Let us look at some of the reasons why. The care allowance – this budget has provided CPI. What does that mean? For a child rated at about level 1, the foster carer gets an additional $1 a day, but this payment has not occurred for years and years – $1 a day for caring for some of the most fragile and vulnerable children in this state. If the child is rated at level 4 or 5 – high needs, intensive issues and potential disability – they get up to $3 a day extra. What is that going to buy a foster carer? What we see time and again is that foster carers are having to dip into their own funds and not being provided that resource from the government to look after, in short, the government’s children – these children that cannot be looked after, for whatever reason, by their parents. We see Victoria has the lowest base rate in Australia, so in this state we are paying our foster carers the lowest rate. There has been a 20 per cent net loss of foster carers in the system. That is an indictment on the government. Carer attrition, reduced recruitment and reliance on more-expensive residential care – and by heck, nobody wants to see children go into residential care. We asked the Auditor-General today, ‘What is the youngest age?’ A four-year-old child going into residential care – that should send a shiver down every member of the government’s spine.

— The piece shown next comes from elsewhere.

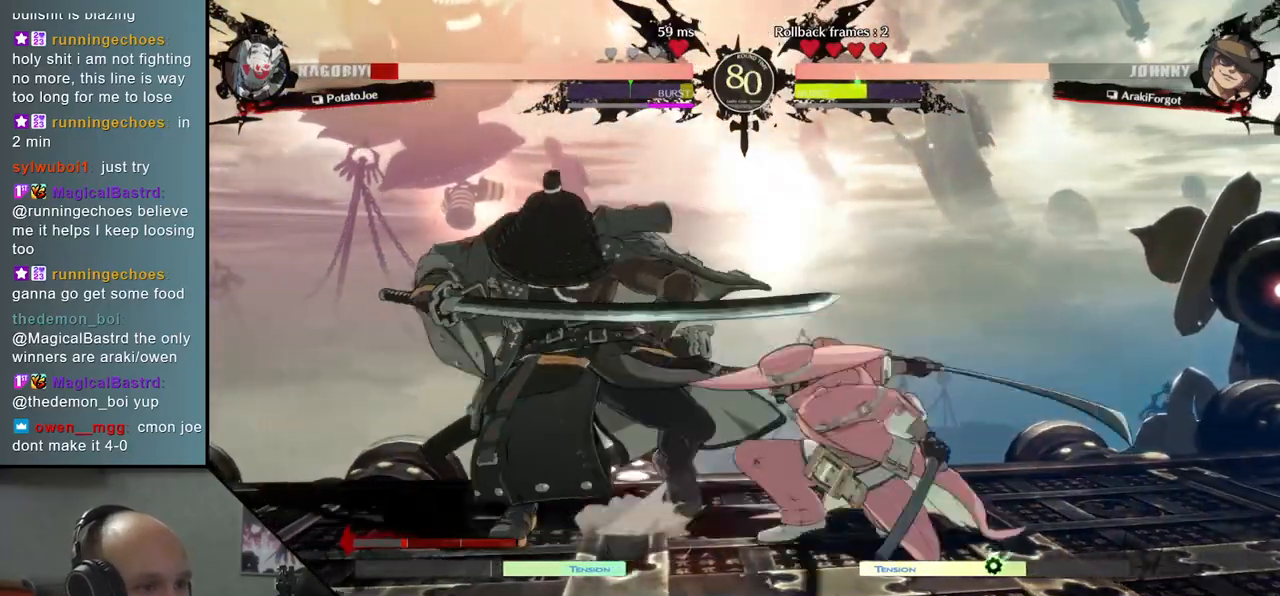
{"dt_ms": 500, "buttons": [], "left_stick": "down-left", "events": []}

What else do we see? The government is unfortunately failing our Torres Strait Islander and Aboriginal children. They have the highest rate in the state of being in out-of-home care. Indeed, as of June 2025, the last set of data, Aboriginal and Torres Strait Islander children represented 31.2 per cent of children in out-of-home care. Let me put that in context. If you go to the report, on page 18 – it is a sobering thought – there is a projection. The government adopted Closing the Gap in July 2020. The projection for 2031 is that there will be 1345 Aboriginal and Torres Strait Islander children in out-of-home care. On this trajectory, on this projection – not my comments but the Auditor-General assessing the department – we are going to see 3709 children. That is a differential of 2360 children. These are not just numbers; these are children in out-of-home care that the government is failing. It is failing to make those inroads, and we see this at an alarming rate.

Unfortunately, we top the charts compared to other states. In the thousand children rated against a thousand, we have almost one in 10 Aboriginal and Torres Strait Islander children in out-of-home care. This is unacceptable. This government has had a decade to make inroads into this, and it is failing these children. If we look at this, the government is failing out-of-home care. It is failing carers by not resourcing them properly, and they do a heavy lift. They care so deeply for these kids. They use their own out-of-pocket personal expenses and then they take traumatised kids and nurture them and give them a life, and this government is not providing that support to these out-of-home carers. Very sadly, rather than closing the gap, the gap is widening compared to non-Aboriginal children in this state. It is an indictment on this government. They must do better, and they should do better. We have a plan to do better come 20 November this year. We will do better, and we will see better outcomes for our children.